IRL: Poem
Whipsawing between passages of erotic ecstasy and suicidal despair, IRL by Tommy “Teebs” Pico reveals itself as a monument of self-lacerating beauty. Pico is a busy man, with more poems being published in 2017; he also runs the zine Hey, Teebs and is the founder and editor in chief of birdsong, “an anti-racist/queer-positive collective, small press, and zine.”
IRL is a long-form confessional poem. In this extended hybrid of monologue, soliloquy, and social media rant, Teebs (as he calls himself) seeks to mercilessly dissect his inner self. The dissection isn’t only inner-directed, but also aimed at the world and how the forces of history, religion, and morality work to overpower the individual.
Teebs is a queer Native American, a status at once over-determined and enigmatic. He says that
Tradition is a cage,
like an Edward Curtis pic
of high copper cheekbones―
totemic, fabricated.
Fear cages, feeds sec-
rets. Faith is a privacy, a
thing you don’t have to
explain―river of belief
that one is owed
an internal life, a rich
vista of idiosyncrasies
How can he be himself when everyone, either from good intentions or bad, seeks to put him in a box? Yes, Teebs’s queerness and Native American ethnicity make him a unique voice in American poetics.
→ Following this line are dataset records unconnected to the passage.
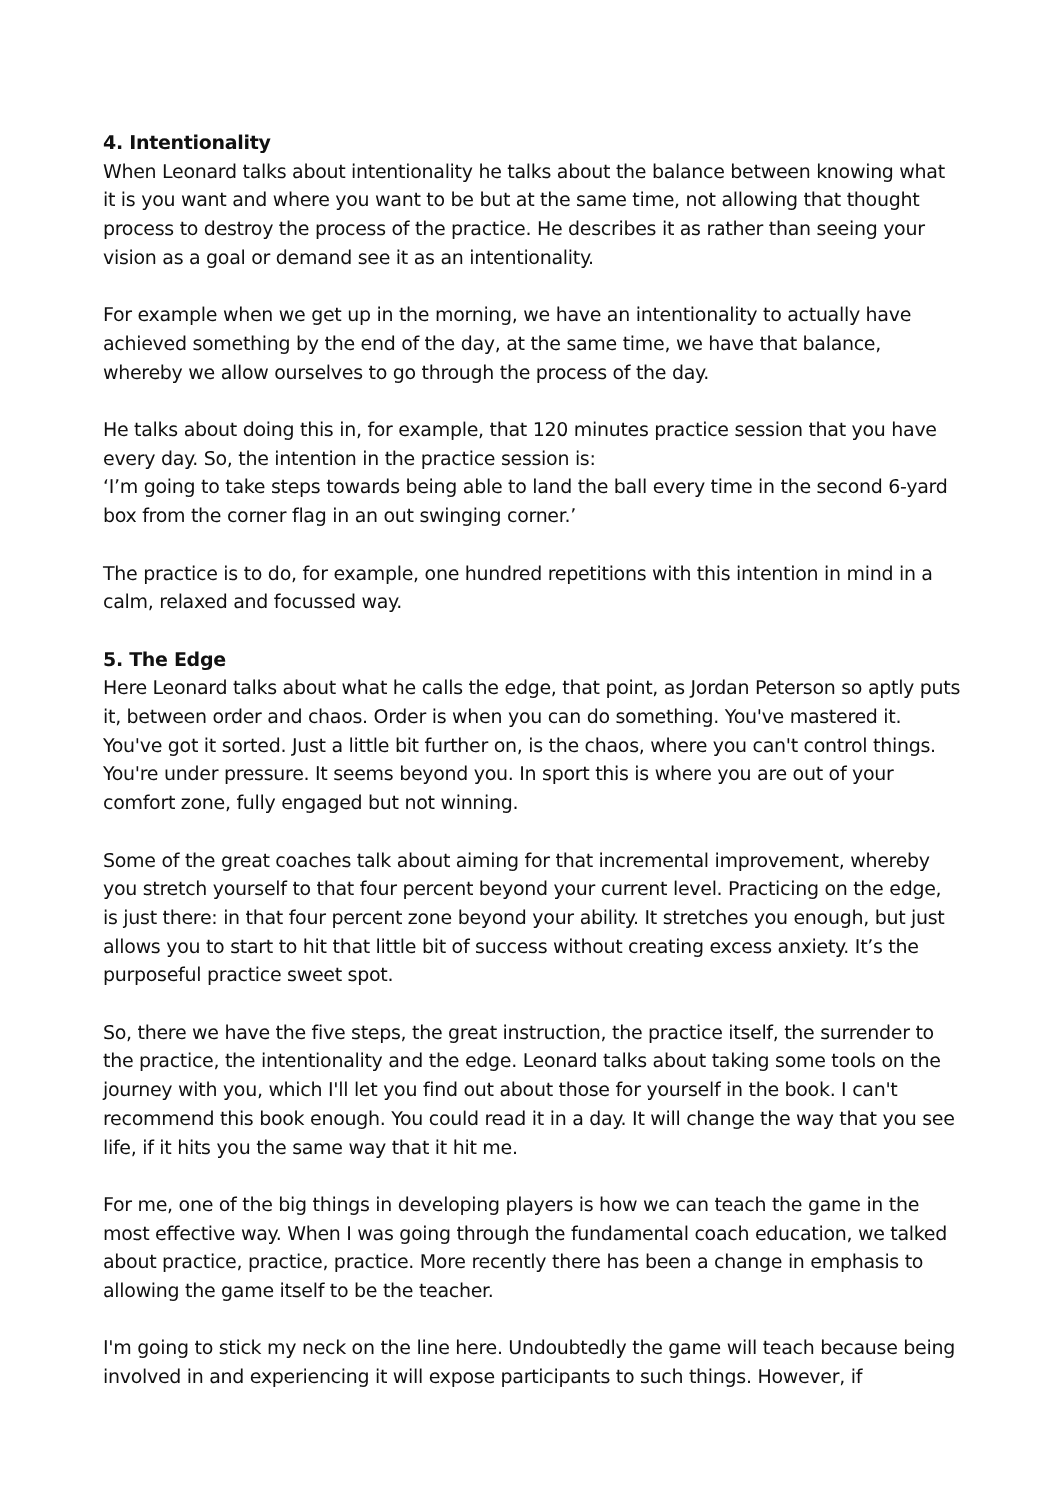4. Intentionality
When Leonard talks about intentionality he talks about the balance between knowing what it is you want and where you want to be but at the same time, not allowing that thought process to destroy the process of the practice. He describes it as rather than seeing your vision as a goal or demand see it as an intentionality.
For example when we get up in the morning, we have an intentionality to actually have achieved something by the end of the day, at the same time, we have that balance, whereby we allow ourselves to go through the process of the day.
He talks about doing this in, for example, that 120 minutes practice session that you have every day. So, the intention in the practice session is:
‘I’m going to take steps towards being able to land the ball every time in the second 6-yard box from the corner flag in an out swinging corner.’
The practice is to do, for example, one hundred repetitions with this intention in mind in a calm, relaxed and focussed way.
5. The Edge
Here Leonard talks about what he calls the edge, that point, as Jordan Peterson so aptly puts it, between order and chaos. Order is when you can do something. You've mastered it. You've got it sorted. Just a little bit further on, is the chaos, where you can't control things. You're under pressure. It seems beyond you. In sport this is where you are out of your comfort zone, fully engaged but not winning.
Some of the great coaches talk about aiming for that incremental improvement, whereby you stretch yourself to that four percent beyond your current level. Practicing on the edge, is just there: in that four percent zone beyond your ability. It stretches you enough, but just allows you to start to hit that little bit of success without creating excess anxiety. It’s the purposeful practice sweet spot.
So, there we have the five steps, the great instruction, the practice itself, the surrender to the practice, the intentionality and the edge. Leonard talks about taking some tools on the journey with you, which I'll let you find out about those for yourself in the book. I can't recommend this book enough. You could read it in a day. It will change the way that you see life, if it hits you the same way that it hit me.
For me, one of the big things in developing players is how we can teach the game in the most effective way. When I was going through the fundamental coach education, we talked about practice, practice, practice. More recently there has been a change in emphasis to allowing the game itself to be the teacher.
I'm going to stick my neck on the line here. Undoubtedly the game will teach because being involved in and experiencing it will expose participants to such things. However, if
These classifications also have a tendency to turn an individual into a zoo exhibit. Yet it could be worse, since IRL points out even friends and admirers sometimes mistake him for Asian. When Brooklyn hipsterati make these mistaken assumptions, the so-called tolerance and cultural literacy they champion comes across as moral complacency.
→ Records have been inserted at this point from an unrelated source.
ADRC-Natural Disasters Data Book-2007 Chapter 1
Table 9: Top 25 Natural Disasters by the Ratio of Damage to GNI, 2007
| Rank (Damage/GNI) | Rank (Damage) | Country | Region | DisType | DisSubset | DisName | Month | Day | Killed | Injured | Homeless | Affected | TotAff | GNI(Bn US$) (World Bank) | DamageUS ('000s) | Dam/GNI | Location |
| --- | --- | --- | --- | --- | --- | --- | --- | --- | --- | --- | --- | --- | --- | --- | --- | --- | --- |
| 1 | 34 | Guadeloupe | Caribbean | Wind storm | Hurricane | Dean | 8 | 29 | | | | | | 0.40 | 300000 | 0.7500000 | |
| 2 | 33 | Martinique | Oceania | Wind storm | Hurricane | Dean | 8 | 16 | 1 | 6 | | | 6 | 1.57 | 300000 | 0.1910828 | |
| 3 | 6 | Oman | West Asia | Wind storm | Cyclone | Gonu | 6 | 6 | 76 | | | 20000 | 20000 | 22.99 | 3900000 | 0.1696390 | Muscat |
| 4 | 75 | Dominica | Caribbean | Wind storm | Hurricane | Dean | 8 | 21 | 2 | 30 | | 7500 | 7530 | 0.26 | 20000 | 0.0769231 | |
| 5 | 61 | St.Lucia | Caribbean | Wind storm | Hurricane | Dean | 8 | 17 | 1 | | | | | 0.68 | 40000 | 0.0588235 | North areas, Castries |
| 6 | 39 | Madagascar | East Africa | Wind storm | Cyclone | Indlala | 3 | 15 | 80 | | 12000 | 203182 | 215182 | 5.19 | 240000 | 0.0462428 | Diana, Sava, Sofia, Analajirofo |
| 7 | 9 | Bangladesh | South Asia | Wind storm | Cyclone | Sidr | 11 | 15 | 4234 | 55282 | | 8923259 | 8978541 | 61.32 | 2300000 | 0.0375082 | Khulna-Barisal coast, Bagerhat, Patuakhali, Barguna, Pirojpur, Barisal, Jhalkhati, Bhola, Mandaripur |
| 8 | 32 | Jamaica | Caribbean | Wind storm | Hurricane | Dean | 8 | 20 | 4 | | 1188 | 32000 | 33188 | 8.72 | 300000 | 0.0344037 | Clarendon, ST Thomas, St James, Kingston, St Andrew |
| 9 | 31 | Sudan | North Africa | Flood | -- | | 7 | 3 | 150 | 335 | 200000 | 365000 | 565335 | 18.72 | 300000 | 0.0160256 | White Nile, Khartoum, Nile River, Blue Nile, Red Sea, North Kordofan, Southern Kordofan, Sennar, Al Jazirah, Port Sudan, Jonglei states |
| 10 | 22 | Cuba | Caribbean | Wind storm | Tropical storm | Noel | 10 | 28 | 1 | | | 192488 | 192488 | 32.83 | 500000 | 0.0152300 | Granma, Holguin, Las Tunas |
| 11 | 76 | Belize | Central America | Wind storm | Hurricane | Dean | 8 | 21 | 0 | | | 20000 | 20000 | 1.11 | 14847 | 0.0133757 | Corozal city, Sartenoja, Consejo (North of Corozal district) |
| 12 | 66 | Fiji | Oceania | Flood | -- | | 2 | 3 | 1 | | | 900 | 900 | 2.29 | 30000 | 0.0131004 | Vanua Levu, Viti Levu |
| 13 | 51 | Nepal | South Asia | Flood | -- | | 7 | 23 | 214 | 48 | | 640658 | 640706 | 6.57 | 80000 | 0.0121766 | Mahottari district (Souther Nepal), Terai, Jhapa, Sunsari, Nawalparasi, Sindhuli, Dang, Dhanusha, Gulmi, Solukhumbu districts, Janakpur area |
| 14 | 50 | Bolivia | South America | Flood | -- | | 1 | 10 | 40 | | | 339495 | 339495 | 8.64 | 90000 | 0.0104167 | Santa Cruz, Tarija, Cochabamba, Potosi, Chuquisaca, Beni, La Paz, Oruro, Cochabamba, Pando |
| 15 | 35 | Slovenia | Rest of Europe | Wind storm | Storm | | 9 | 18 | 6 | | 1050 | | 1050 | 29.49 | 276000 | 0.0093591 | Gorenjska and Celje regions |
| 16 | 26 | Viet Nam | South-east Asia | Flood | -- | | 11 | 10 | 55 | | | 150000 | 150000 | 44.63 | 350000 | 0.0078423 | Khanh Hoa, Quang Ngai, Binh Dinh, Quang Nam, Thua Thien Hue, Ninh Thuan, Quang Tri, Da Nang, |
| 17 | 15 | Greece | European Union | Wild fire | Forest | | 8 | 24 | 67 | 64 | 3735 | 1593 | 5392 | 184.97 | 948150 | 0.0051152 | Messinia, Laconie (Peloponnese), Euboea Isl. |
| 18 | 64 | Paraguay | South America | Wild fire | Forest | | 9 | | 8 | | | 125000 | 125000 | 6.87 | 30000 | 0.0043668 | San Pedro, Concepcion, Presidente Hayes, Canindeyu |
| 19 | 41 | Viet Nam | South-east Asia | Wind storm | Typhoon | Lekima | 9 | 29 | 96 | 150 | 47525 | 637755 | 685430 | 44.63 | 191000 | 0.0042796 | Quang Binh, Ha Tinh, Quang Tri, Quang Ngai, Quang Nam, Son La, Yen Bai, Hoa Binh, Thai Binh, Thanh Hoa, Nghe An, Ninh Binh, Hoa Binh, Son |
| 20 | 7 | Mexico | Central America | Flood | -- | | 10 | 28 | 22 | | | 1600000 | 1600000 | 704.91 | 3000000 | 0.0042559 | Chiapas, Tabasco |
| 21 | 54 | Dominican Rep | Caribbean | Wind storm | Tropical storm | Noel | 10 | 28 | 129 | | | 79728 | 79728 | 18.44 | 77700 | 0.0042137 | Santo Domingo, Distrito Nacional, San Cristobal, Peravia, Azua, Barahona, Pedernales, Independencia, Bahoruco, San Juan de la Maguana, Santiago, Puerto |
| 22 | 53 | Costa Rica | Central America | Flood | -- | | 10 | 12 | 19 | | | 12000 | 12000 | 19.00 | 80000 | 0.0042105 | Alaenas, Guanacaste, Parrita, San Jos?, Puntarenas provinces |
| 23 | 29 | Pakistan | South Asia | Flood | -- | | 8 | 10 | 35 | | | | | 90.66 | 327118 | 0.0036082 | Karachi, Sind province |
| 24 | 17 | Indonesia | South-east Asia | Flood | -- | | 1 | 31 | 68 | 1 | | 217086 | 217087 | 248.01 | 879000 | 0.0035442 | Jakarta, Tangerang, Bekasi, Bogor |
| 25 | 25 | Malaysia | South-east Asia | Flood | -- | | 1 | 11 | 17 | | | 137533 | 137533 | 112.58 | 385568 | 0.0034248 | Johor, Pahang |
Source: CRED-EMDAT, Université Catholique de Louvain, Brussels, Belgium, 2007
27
Throughout the poem Teebs addresses his Muse, usually in annoyance and irritation. He wrestles with his Muse, struggling with his emotions and dealing with how tech-obsessed he’s become.
Muse used to mean
purpose in being
alone―Muse is romanticized
by the idea of possession and lord
knows I can’t live unoccupied.
Information technology tastes
more and more like pink marsh-
mallow Peeps n all my relatives
are diabetic The metaphors
age well Are rent stabilized
Beyond the ruminations on his Native American background, IRL has moments of intimate beauty.
Sweat snuffs the body
like fly paper like tight
sweater―will not
evaporate. Somehow
this makes us less
shy Knowing
we’re both disgusting,
equalizer, like drunk.
A rare moment when Teebs is comfortable with who he is. Unshackled by sexual and ethnic taxonomies. But he also addresses these taxonomic classifications, since they are systems he didn’t create for himself.
In college
in the library I leaf madly
thru this cross-indigenous
anthropological survey
that claims extra-gendered
identities for a smattering of
tribes including mine, n I
wonder about two-spirit
traditional roles How
would it have sounded coming
from my grandma instead
of white anthropologist Sit
swaddled in bean bag
in the 24-hour reading room
and shake and just Believe.
Whatever Kumeyaay word
for ‘they’ Catholicism erased
Assimilationist homophobia
A word I’m not attuned to bc
I’m hearing slap cat scream
thump thump party outside
my window I am the window
of my tribe
The beauty lies in the circularity of that passage, weaving between the university reading room, his grandmother’s lap, and hearing a raucous party outside. Teebs captures a simultaneous personal revelation and his indictment of the system that sought to annihilate him. Despite the United States promising equal rights, racial tolerance, and economic opportunity to its citizens, Teebs still two strikes against him. Those who romanticize Native Americans are more than comfortable with not seeing them or living close to them. And self-described liberals and progressives can be zealous advocates of LGBTQIA+ rights, but still feel uncomfortable when it comes to a gay pride parade.
IRL is an abbreviation for “in real life.” Teebs struggles to understand his identity in real life amid the challenges and everyday hypocrisies in modern America. He does so in the heart of the beast, adjacent to Manhattan, capitalist engine of the nation.
I’m in the city. Am the city.
The rush is what I covet―the
noise of constant motion,
curled in bed on the rez
A sense of options. I’m
starting to (s)well up,
feasting on boys’ ideas
and language and chips
of technology
IRL represents a snapshot of a (self-)tormented poet, a technology-obsessed urban hipster, a lovelorn poet, and a sexual and ethnic minority voice. The poetry is slangy, talky, and bitchy. The poem intersperses Whitmanesque barbaric yawps between bleeding edge pop cultural references. It is of the now, yet it has the potential to become timeless. Is IRL the next “Howl”?
Teebs and Allen Ginsberg have their parallels, but is that nothing more than a tease to literary critics? It is too early to tell, since forecasting a poem’s greatness is best left to psychics and prophets. On a more elementary level, Teebs’ long-form confessional poem is a joyous read.